On Garth Turner’s sharp-tongued blog The Greater Fool, he writes that Canadian federal statistics from 2011 show that 43% of all young people in their twenties still live with their parents (most in Ontario). Over 63% of all guys ages 20-24 are still at home. 43% of parents allow adult children to live at home rent-free. One third of parents pay for their kids’ major purchases, such as computers and cars, and 20% pay off their kids’ credit cards. As absurd as this sounds to me, Turner points out the darker underside of such babying behaviour. While youth unemployment may be high at 14% right now, the financial situation is actually much more dire for millions of Boomer parents, 70% of whom don’t have corporate pensions, are living with record-high levels of consumer debt, and are retiring with mortgages while real estate market crumbles. So adult kids’ mooching turns into something worse than basic failure to launch; they could actually be setting their parents up for worse financial trouble by consuming their monthly net worth just because they’re too lazy to get a bartending job or dig holes for minimum wage.
I can’t help but feel that adult kids living at home are wasting precious time. With every year that passes, I feel more panic at how little time I have left on this earth and how much I want to do. Why sit in a basement, letting the first decade of true independence slip by just because it’s easy? My twenties are flying by, and now that I’m ‘settled’ with a husband and two kids, I think back with tremendous pride on those ‘free’ years as a single university student living in crappy Toronto apartments with no one to worry about except myself. That experience was invaluable and played a huge role in shaping the person I am now. I want my kids to struggle through that, learning how to scrimp and save, fitting study hours into Laundromat runs, making awkward grocery trips with food balanced on bicycle handlebars. It’s all part of the experience of growing up – and I will be there to help out, but only if absolutely necessary.

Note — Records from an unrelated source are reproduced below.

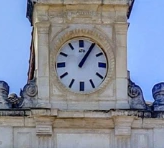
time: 1:05
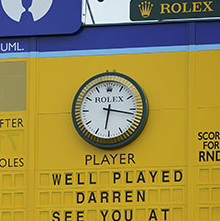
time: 6:16
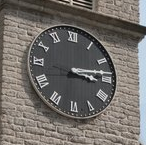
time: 3:13
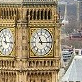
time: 11:14
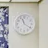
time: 11:20
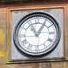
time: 11:05
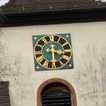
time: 3:29
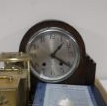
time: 1:21
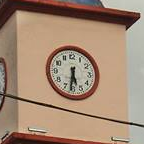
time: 5:31
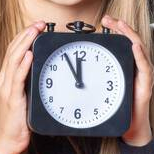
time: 11:55
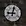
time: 9:01
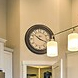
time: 10:18
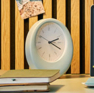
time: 2:19
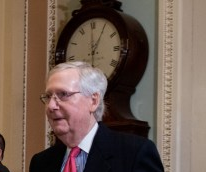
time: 12:05
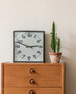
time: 2:48
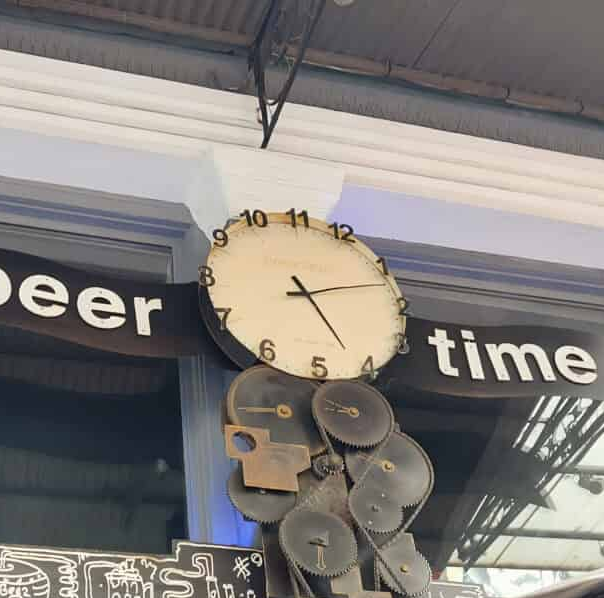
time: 5:12
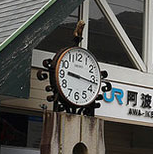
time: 9:16
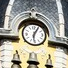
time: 6:05
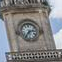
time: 7:12
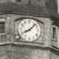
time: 8:07
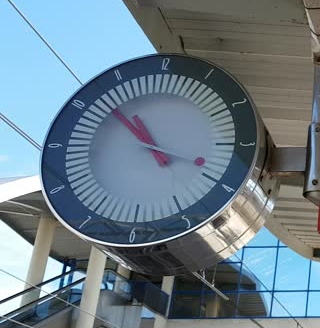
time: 10:52
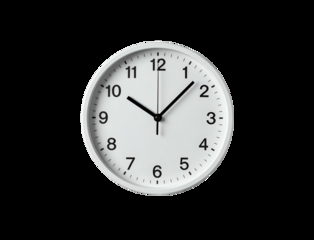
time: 10:07
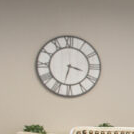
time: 3:32
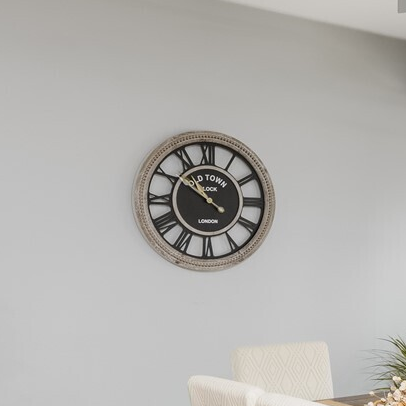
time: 10:50
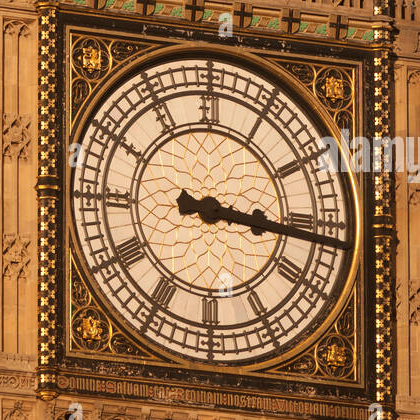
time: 3:16
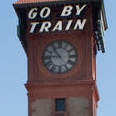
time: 10:45
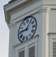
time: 9:05
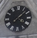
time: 4:07
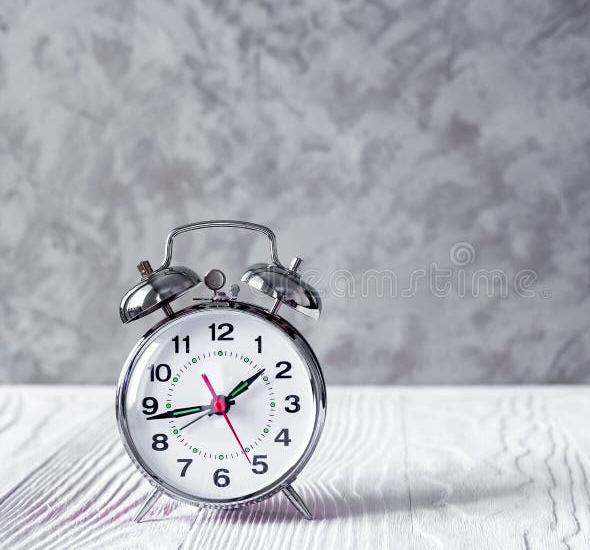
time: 1:43
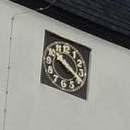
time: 9:20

I think of my children as being on loan. I do not own them; they are their own individual people. My job, as their mother, is to prepare them for the world as best I can. I do that with endless, unconditional love, but the decisions I make must be for their benefit, more so than for myself. So even though the idea of them leaving home in only fourteen short years fills me with sadness, I will push them to leave as soon as they’re able because I truly believe it’s best for them. I can’t hold them back because there’s a whole world waiting for them. They will stumble, fall, and probably hurt themselves, but how else will they learn to pick themselves up and move forward? Hence the birthday invoice.
I am certain a lot of readers will disagree with me. What do you think about this controversial topic? Do share your thoughts!